How to analyze the Pearson correlation coefficient of mRNA abundance between two biological replicates?
Can I use deeptools?
How to analyze the Pearson correlation coefficient of modification sites of nucleotide in mRNA?
I have already got the modification sites, but I do not know how to analyze the correlation between samples.
"the Pearson correlation coefficient of mRNA abundance". I don't think this would be a good idea because mRNA abondance (that is, I guess, read count per gene) follows a long tail distribution that would skew the calculation the correlation. Instead, I would either use Spearman correlation on the read counts per gene, or Pearson correlation on (r)log-transformed read counts per genes.
"Can I use deeptools?" I think that it is possible to use deeptools for that purpose with the bamCorrelate and plotCorrelation functions. Another approach, perhaps more common, is to calculate the number of read per genes, feed that into DESeq/EdgeR, normalize and transform the data (with rlog transformation or instance), then calculate correlation.
"How to analyze the Pearson correlation coefficient of modification sites of nucleotide in mRNA?" Well, in that case I would not use a correlation because you do not have a continuous variable (it is just presence/absence from what I understand). Instead I would make a Venn diagram + FIsher's exact test to see if there is significant overlap between the modified sites in sample A vs B.
Thanks a lot for your suggestions.
I agree that it is better to use the read counts per gene rather than mRNA abundance to calculate the Pearson correlation.
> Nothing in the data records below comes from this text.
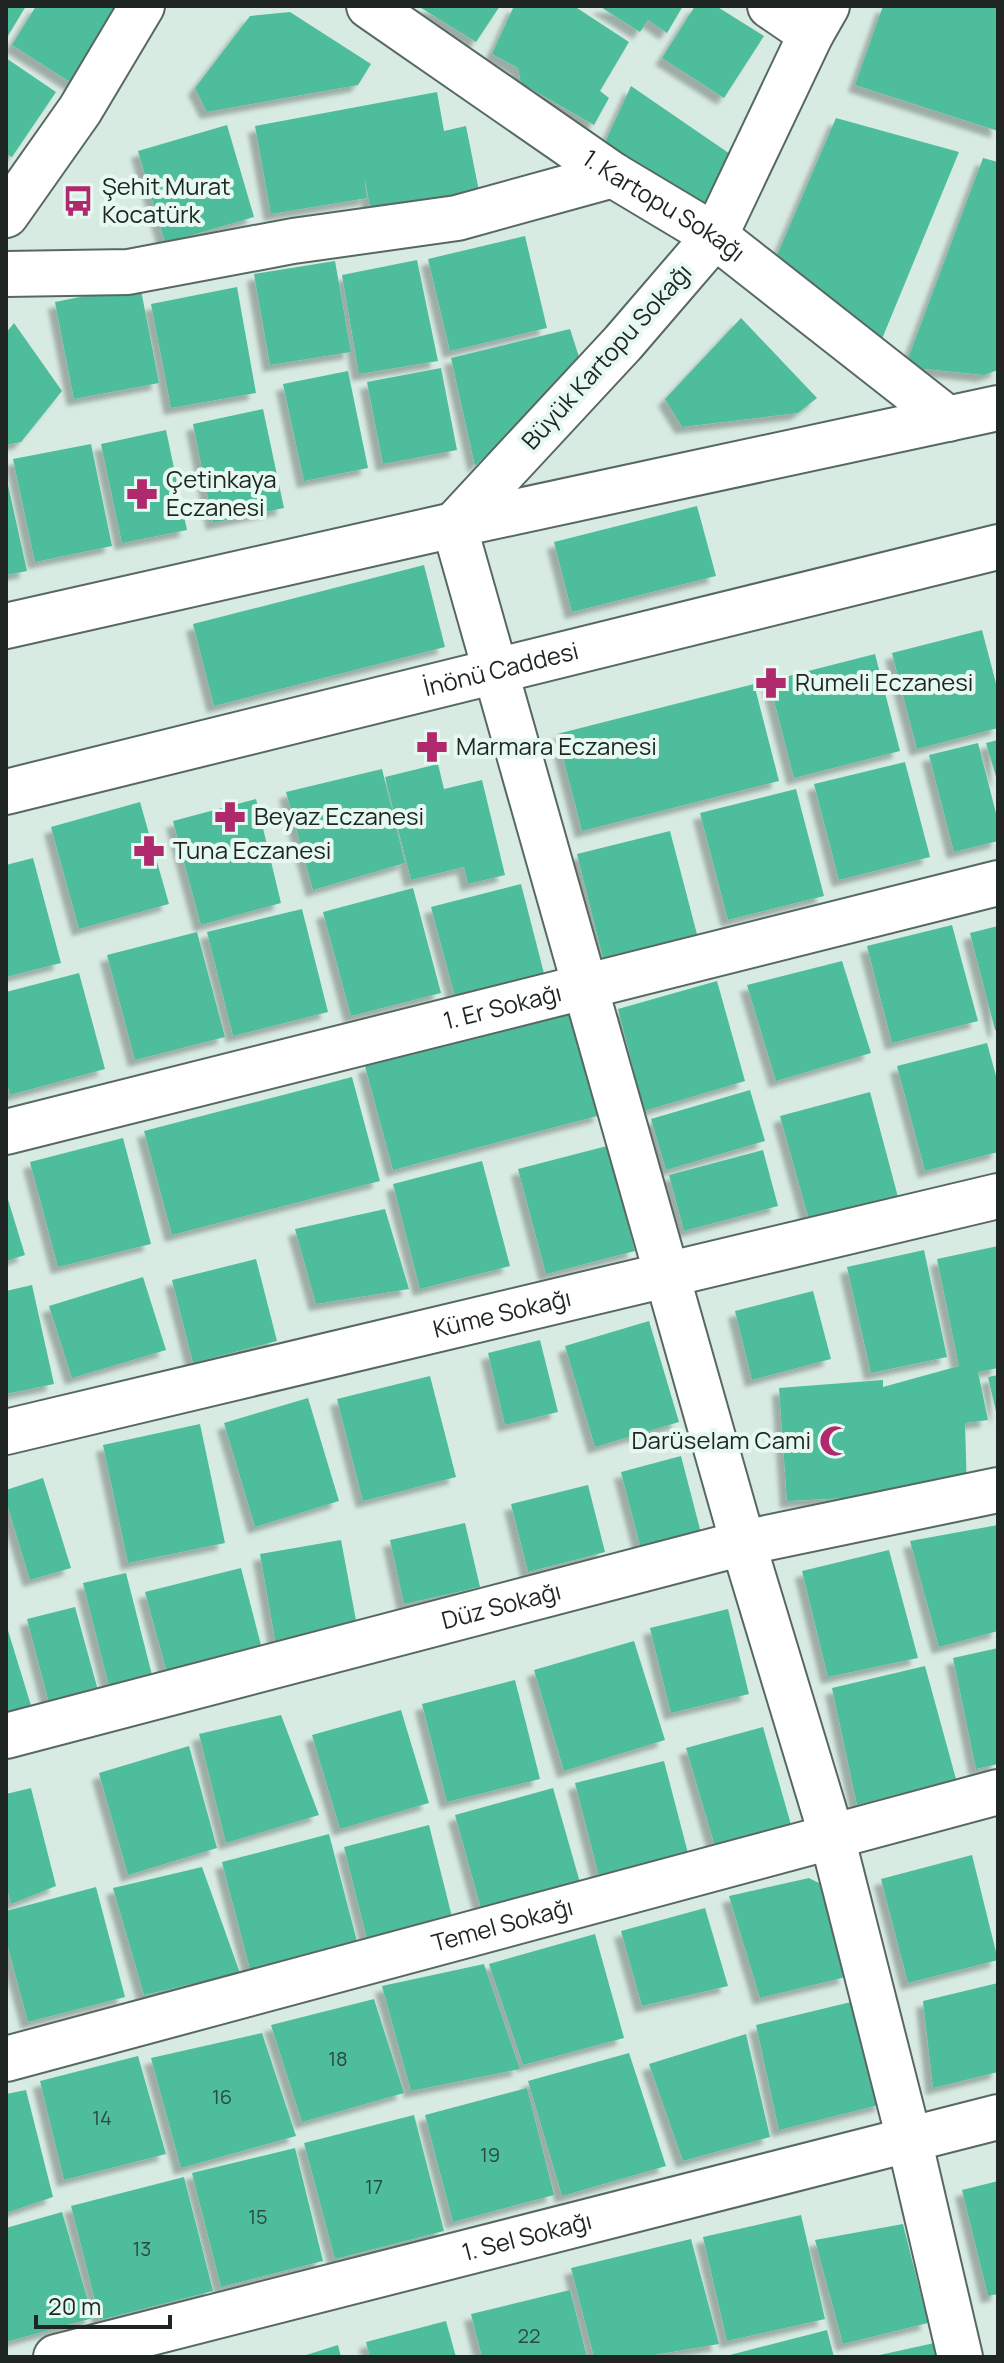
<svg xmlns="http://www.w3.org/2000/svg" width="1004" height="2363" font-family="Manrope,sans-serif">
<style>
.building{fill:#4ebd9b;filter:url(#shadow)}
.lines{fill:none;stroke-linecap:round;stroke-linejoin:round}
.minor-casing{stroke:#576862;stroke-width:48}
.minor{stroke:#fff;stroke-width:44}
.labels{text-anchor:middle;stroke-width:8;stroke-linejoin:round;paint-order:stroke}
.number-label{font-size:20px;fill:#2a4b40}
.poi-label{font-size:24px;fill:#1e2522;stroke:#e5f9f1;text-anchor:start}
.street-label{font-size:24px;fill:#1e2522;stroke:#e5f9f1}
</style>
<defs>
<filter id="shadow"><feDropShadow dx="-7" dy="7" stdDeviation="2" flood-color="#0004"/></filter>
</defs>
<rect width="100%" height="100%" fill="#d8ebe3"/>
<g class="building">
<polygon points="6,6 26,6 6,39"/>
<polygon points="36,6 133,6 81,89 12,45"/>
<polygon points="418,6 500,6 476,42"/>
<polygon points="514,6 574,6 629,42 600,91 609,98 594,125 521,83 518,68 492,54"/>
<polygon points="599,6 683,6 667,33 648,20 640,32"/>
<polygon points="695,6 716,6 764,36 724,98 662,58"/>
<polygon points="883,6 998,6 998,131 855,85"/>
<polygon points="290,12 371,64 358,85 207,112 195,88 250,16"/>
<polygon points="6,58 56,92 12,157 6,154"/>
<polygon points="631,86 733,156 703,212 602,149"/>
<polygon points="437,92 444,131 466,126 479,191 371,211 364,176 367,198 271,214 255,126"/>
<polygon points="836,118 959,152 877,351 775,260"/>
<polygon points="227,125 254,217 165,243 138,151"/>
<polygon points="983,158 998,162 998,370 984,375 905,367"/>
<polygon points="525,236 547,328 450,351 428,259"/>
<polygon points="417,260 438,361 359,374 342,275"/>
<polygon points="335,261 351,352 270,365 254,274"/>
<polygon points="140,285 159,383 74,399 55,302"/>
<polygon points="237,287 256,393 171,408 151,304"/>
<polygon points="741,318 817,398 798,413 682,427 665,399"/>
<polygon points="14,323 62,391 21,442 6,445 6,333"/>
<polygon points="570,329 582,366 475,466 451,358"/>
<polygon points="441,368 457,450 383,464 367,382"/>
<polygon points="348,371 368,468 304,481 283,384"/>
<polygon points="263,409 284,508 213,523 193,424"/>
<polygon points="166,430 187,530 122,543 101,444"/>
<polygon points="91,444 112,546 35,562 13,459"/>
<polygon points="6,476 27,571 6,575"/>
<polygon points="697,506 716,576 572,612 554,542"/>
<polygon points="424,565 445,647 214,706 193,624"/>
<polygon points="982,630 998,691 998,728 917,749 892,653"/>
<polygon points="875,654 900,751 794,778 769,681"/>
<polygon points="754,684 779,781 582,831 557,734"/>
<polygon points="998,740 998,780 997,780 986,743"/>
<polygon points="978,743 998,821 998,841 954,852 929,755"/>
<polygon points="905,762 930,857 839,880 814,784"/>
<polygon points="438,764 444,789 482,780 505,875 468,884 464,867 411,880 385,777"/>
<polygon points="382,769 405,863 313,890 286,792"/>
<polygon points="796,789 824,896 728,920 700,813"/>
<polygon points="256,799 281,903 201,925 173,821"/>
<polygon points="140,802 169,904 79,929 51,827"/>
<polygon points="670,831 699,942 605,966 577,854"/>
<polygon points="33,858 61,963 6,977 6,865"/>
<polygon points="521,884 548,989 459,1012 431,907"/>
<polygon points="413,888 441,993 351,1016 323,912"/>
<polygon points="302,909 328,1012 233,1036 207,932"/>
<polygon points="952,925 978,1021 892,1043 867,946"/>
<polygon points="998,926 998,1030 995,1030 970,933"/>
<polygon points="197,932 225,1037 135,1060 107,955"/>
<polygon points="842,961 871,1053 776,1081 747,985"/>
<polygon points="79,973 105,1069 10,1095 6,1079 6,992"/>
<polygon points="717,981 745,1081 644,1111 618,1009"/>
<polygon points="573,1010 601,1115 393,1170 365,1066"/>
<polygon points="987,1043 998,1083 998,1152 925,1171 897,1066"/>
<polygon points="352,1077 380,1181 172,1235 144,1131"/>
<polygon points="750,1090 765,1141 666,1170 651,1119"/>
<polygon points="870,1092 898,1197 809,1220 780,1116"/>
<polygon points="123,1138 151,1244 58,1267 30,1162"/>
<polygon points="607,1146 635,1251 546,1274 518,1169"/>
<polygon points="763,1150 778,1206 684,1231 669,1175"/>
<polygon points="482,1161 510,1266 420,1289 393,1184"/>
<polygon points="6,1193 25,1255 6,1261"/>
<polygon points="385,1209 409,1289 316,1304 295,1229"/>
<polygon points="998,1246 998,1368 978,1372 988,1420 965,1423 967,1492 787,1501 779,1388 883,1380 883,1387 959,1366 937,1259"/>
<polygon points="924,1250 947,1357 871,1373 847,1267"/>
<polygon points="256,1259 277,1341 193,1363 172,1280"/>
<polygon points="143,1277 166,1350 72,1378 49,1306"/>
<polygon points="32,1285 54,1384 6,1394 6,1291"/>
<polygon points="813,1291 831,1359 752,1380 735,1311"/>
<polygon points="649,1321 679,1422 595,1447 565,1346"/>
<polygon points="540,1340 558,1412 505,1425 488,1353"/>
<polygon points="998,1375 998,1416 997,1416 988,1377"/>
<polygon points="430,1376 456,1477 363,1501 337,1399"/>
<polygon points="308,1398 339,1501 255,1527 224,1423"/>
<polygon points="200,1424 225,1543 128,1563 103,1445"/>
<polygon points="681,1456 701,1533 641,1549 621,1472"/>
<polygon points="43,1478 71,1568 30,1580 6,1501 6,1490"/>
<polygon points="588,1485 605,1552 528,1572 511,1504"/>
<polygon points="465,1523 480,1587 404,1604 390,1540"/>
<polygon points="998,1525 998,1631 939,1647 910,1541"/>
<polygon points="341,1540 358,1631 276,1645 260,1554"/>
<polygon points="889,1550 918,1658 828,1677 802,1571"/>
<polygon points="241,1568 262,1649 167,1673 145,1592"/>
<polygon points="126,1573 152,1675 109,1686 83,1583"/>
<polygon points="75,1607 99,1694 50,1707 27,1619"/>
<polygon points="728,1609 749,1694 671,1713 650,1628"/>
<polygon points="6,1624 33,1712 6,1720"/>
<polygon points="634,1641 665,1740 564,1771 534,1670"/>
<polygon points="998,1648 998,1764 976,1769 953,1658"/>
<polygon points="925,1666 956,1779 857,1805 832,1688"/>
<polygon points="515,1680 540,1779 447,1802 422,1704"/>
<polygon points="401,1710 429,1803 340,1829 312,1735"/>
<polygon points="281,1715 319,1815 226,1843 199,1734"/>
<polygon points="763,1727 792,1828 716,1850 686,1748"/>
<polygon points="189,1746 217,1848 128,1875 99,1773"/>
<polygon points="664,1761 689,1857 600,1880 575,1783"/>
<polygon points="31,1788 56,1886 11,1904 6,1886 6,1794"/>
<polygon points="553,1788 581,1886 482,1912 455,1815"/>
<polygon points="429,1825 454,1925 369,1947 344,1847"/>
<polygon points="329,1834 359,1949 252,1977 222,1862"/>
<polygon points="972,1855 998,1960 908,1983 881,1879"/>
<polygon points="202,1867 240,1973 144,1995 113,1888"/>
<polygon points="809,1878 825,1886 846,1977 760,1998 729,1896"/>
<polygon points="96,1887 125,1997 28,2022 6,1940 6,1911"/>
<polygon points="705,1908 728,1986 642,2006 621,1931"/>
<polygon points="595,1934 624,2038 523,2065 489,1964"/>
<polygon points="484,1964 520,2069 411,2091 382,1986"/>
<polygon points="998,1983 998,2072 933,2088 923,2001"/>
<polygon points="374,1999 404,2093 302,2122 271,2025"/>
<polygon points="851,2002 883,2104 779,2130 756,2025"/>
<polygon points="262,2033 296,2136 181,2168 151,2058"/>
<polygon points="746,2034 770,2137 683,2161 649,2064"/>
<polygon points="629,2053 666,2166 562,2196 528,2081"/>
<polygon points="138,2056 166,2154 64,2180 40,2081"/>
<polygon points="527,2088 554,2195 453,2222 425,2115"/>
<polygon points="26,2090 53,2197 6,2213 6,2094"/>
<polygon points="414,2115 444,2231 335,2259 304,2143"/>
<polygon points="295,2148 323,2261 221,2287 192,2173"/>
<polygon points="184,2177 213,2291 100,2320 71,2206"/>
<polygon points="998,2181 998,2294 988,2296 962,2190"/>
<polygon points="62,2212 93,2318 6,2342 6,2228"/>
<polygon points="801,2215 825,2319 727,2341 703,2237"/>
<polygon points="903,2224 928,2323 843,2344 815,2240"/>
<polygon points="691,2239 719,2344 642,2357 594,2357 571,2268"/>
<polygon points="570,2290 587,2357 482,2357 471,2314"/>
<polygon points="446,2321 456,2357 370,2357 366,2342"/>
<polygon points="827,2330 834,2357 726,2357 726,2356"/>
<polygon points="939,2342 942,2357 875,2357 875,2356"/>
<polygon points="338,2345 341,2357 303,2357 303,2356"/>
</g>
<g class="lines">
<defs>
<g id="minor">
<path id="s1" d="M369,6L613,175L715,236L948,419"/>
<polyline points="770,6 811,34"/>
<polyline points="827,6 811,34 715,236 623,343 454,525 743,1543 832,1837 909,2139 960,2357"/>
<polyline points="6,215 80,110 142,6"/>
<polyline points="6,274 128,272 293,241 457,218 613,175"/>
<polyline points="6,626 454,525 998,408"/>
<path id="s2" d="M6,792L998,547"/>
<path id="s3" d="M6,1132L998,883"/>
<path id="s4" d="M6,1432L998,1196"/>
<path id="s5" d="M6,1736L743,1543L998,1490"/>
<path id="s6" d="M6,2059L998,1792"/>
<path id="s7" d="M56,2357L998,2117"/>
</g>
</defs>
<use href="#minor" class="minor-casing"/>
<use href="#minor" class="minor"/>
</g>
<defs>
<symbol id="bus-bare" viewBox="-9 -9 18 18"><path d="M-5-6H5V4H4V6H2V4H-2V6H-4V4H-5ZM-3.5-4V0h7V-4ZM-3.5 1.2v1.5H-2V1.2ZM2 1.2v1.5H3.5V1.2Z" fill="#b0296d" stroke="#e5f9f1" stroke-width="2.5" paint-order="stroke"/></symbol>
<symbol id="pharmacy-bare" viewBox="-9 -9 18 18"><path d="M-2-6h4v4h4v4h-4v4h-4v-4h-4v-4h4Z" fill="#b0296d" stroke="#e5f9f1" stroke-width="2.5" paint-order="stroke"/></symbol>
<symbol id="mosque-bare" viewBox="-9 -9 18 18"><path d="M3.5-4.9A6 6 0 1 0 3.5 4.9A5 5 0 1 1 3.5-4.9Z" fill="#b0296d" stroke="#e5f9f1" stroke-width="2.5" paint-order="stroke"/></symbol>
</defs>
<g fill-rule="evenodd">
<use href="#bus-bare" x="56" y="179" width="44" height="44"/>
<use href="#pharmacy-bare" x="120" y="472" width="44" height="44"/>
<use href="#pharmacy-bare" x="749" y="661" width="44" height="44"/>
<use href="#pharmacy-bare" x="410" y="725" width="44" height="44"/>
<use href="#pharmacy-bare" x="208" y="795" width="44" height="44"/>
<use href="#pharmacy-bare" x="127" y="829" width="44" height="44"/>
<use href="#mosque-bare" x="813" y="1419" width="44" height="44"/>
</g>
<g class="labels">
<g class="number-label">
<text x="338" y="2066">18</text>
<text x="222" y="2104">16</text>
<text x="102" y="2125">14</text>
<text x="490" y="2162">19</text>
<text x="374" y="2194">17</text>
<text x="258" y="2224">15</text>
<text x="142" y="2256">13</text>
<text x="529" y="2343">22</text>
</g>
<g class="poi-label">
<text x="102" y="195">Şehit Murat<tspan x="102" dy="28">Kocatürk</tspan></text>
<text x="166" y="488">Çetinkaya<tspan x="166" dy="28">Eczanesi</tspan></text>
<text x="795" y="691">Rumeli Eczanesi</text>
<text x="456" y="755">Marmara Eczanesi</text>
<text x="254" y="825">Beyaz Eczanesi</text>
<text x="173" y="859">Tuna Eczanesi</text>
<text x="811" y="1449" text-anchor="end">Darüselam Cami</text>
</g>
<g class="street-label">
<text dy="8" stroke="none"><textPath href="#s1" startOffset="356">1. Kartopu Sokağı</textPath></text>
<text transform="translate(607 357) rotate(-48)" y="8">Büyük Kartopu Sokağı</text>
<text dy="8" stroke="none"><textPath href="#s2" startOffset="510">İnönü Caddesi</textPath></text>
<text dy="8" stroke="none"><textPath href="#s3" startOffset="512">1. Er Sokağı</textPath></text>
<text dy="8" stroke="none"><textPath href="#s4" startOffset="510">Küme Sokağı</textPath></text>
<text dy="8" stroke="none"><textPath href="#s5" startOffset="512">Düz Sokağı</textPath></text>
<text dy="8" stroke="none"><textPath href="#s6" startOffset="514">Temel Sokağı</textPath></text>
<text dy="8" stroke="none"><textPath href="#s7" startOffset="486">1. Sel Sokağı</textPath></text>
</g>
</g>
<rect width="1004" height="2363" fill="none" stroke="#1e2522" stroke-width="16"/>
<path d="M36 2315v12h134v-12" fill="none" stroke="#1e2522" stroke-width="4"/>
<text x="48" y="2315" font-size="24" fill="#1e2522" stroke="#e5f9f1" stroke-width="6" paint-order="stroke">20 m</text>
</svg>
However, I am trying to reproduce a paper (https://doi.org/10.1016/j.molp.2018.01.008), in which I found that they analyze the Pearson correlation of mRNA abundance in Fig.1(B).
Now I understand that it is acceptable, but if they use the read counts per gene will be much better,
Besides, I have got continuous variables for my experiment. Can I calculate the Spearman correlation using cor() in R?
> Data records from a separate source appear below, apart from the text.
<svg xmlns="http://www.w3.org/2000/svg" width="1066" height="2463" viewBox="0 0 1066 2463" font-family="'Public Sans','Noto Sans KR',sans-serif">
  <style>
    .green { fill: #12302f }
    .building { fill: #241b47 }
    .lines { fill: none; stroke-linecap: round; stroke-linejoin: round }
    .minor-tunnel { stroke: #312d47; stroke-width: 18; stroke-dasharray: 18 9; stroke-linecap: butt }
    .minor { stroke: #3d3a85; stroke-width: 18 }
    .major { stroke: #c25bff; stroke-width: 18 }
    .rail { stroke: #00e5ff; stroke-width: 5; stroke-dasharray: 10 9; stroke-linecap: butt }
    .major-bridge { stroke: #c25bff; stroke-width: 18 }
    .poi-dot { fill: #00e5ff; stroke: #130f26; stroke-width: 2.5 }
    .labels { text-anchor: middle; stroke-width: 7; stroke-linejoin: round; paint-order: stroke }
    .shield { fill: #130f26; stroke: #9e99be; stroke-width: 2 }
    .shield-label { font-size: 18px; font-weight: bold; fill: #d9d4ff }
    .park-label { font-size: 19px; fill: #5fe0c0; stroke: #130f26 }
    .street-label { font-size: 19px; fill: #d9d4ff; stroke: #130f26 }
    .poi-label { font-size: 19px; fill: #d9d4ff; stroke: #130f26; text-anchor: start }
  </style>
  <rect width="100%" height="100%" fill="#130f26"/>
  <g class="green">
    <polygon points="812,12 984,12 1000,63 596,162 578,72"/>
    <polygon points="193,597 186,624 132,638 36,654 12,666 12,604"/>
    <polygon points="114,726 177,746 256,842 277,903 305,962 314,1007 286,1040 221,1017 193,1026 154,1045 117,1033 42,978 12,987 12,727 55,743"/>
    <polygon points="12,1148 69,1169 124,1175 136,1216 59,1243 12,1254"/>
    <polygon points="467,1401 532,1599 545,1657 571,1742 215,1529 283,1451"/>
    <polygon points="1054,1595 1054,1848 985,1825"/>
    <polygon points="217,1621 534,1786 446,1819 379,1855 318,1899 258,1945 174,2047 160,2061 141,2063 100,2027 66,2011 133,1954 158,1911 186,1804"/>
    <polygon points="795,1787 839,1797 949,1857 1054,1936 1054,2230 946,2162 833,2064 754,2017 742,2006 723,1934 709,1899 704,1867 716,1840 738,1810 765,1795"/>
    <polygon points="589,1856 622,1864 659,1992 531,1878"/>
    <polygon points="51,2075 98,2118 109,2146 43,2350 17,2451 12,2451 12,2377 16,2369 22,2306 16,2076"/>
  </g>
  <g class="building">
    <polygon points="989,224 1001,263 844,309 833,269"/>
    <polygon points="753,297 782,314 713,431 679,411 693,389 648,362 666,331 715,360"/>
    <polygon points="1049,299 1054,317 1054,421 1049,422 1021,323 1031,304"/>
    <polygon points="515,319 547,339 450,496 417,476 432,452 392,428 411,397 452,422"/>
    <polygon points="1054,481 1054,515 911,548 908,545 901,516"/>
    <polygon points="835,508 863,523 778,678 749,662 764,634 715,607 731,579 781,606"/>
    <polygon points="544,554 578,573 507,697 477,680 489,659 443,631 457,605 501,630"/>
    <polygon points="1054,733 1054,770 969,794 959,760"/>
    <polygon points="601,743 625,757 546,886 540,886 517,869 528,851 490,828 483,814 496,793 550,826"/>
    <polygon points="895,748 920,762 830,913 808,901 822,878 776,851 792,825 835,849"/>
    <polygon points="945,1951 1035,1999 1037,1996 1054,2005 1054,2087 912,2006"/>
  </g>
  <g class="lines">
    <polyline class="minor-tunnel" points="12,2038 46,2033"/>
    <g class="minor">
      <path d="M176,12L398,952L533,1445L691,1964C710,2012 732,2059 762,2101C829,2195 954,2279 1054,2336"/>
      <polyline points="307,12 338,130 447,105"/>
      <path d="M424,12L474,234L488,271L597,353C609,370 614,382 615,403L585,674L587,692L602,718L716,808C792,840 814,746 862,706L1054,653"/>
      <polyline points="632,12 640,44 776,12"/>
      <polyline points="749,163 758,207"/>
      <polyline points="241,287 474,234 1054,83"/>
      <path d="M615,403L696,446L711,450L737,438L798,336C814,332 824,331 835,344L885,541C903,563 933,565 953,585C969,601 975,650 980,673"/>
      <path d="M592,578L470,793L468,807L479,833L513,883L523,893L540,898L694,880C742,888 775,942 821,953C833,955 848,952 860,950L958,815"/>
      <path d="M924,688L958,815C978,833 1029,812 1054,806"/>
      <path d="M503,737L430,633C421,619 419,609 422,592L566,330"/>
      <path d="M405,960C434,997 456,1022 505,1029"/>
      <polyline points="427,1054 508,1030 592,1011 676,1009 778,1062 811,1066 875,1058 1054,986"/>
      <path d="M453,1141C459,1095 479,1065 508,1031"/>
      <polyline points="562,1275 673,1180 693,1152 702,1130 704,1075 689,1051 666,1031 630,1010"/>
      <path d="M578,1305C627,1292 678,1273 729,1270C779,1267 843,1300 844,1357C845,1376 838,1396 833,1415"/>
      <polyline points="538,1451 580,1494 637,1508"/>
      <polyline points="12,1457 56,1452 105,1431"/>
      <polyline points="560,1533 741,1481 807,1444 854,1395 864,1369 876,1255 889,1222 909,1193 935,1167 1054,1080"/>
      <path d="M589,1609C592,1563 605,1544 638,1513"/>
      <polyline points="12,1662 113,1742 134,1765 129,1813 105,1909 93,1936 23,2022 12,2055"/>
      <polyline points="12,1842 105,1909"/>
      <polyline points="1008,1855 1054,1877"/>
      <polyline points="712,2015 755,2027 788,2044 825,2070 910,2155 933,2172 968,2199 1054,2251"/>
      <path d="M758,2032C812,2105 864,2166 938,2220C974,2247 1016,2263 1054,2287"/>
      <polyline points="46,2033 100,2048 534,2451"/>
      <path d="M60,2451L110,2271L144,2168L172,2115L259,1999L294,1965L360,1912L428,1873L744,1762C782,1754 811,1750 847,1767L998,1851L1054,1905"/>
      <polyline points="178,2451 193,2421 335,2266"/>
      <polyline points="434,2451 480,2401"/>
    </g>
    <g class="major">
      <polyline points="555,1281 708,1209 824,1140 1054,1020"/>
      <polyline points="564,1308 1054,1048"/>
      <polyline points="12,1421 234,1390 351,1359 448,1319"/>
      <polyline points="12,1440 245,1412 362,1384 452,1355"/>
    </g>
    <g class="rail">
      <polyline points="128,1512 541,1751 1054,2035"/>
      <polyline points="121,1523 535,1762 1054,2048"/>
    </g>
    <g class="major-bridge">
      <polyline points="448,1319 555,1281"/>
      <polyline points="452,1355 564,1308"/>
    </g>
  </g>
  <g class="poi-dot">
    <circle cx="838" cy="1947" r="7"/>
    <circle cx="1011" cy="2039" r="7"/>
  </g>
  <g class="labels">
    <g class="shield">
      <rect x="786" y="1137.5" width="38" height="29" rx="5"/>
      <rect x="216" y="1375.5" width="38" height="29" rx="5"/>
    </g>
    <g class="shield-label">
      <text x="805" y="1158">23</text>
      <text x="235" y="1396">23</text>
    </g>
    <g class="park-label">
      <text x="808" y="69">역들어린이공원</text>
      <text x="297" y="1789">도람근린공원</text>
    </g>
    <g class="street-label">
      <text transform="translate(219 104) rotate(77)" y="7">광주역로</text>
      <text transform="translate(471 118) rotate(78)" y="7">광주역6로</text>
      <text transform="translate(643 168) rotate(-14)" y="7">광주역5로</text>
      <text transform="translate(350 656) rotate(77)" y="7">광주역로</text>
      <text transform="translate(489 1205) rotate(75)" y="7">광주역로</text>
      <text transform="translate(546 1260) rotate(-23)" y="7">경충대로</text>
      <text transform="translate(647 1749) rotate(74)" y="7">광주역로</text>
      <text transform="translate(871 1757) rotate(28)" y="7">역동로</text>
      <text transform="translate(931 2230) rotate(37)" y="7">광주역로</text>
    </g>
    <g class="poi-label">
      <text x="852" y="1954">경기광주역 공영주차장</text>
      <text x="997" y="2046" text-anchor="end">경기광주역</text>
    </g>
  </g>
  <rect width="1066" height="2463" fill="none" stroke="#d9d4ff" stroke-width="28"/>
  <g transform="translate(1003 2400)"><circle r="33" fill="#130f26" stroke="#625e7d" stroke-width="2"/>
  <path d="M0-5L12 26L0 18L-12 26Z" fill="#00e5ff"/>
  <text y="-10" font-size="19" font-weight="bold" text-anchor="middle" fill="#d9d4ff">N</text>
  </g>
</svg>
From the figure, I can tell that they calculated to correlation on the log of mRNA abundance, which makes more sense. I haven't read the paper in details but it is unclear to me what they call "mRNA abundance". From what I see, it could very well be read counts per gene.
Besides, I have got continuous variables for my experiment. Can I
calculate the Spearman correlation using cor() in R?
What exactly do you wish to correlate? The number of modifications? The location? ...?
Sorry for your confusion. I want to correlation the location of modification sites of nucleotide in mRNA from different samples.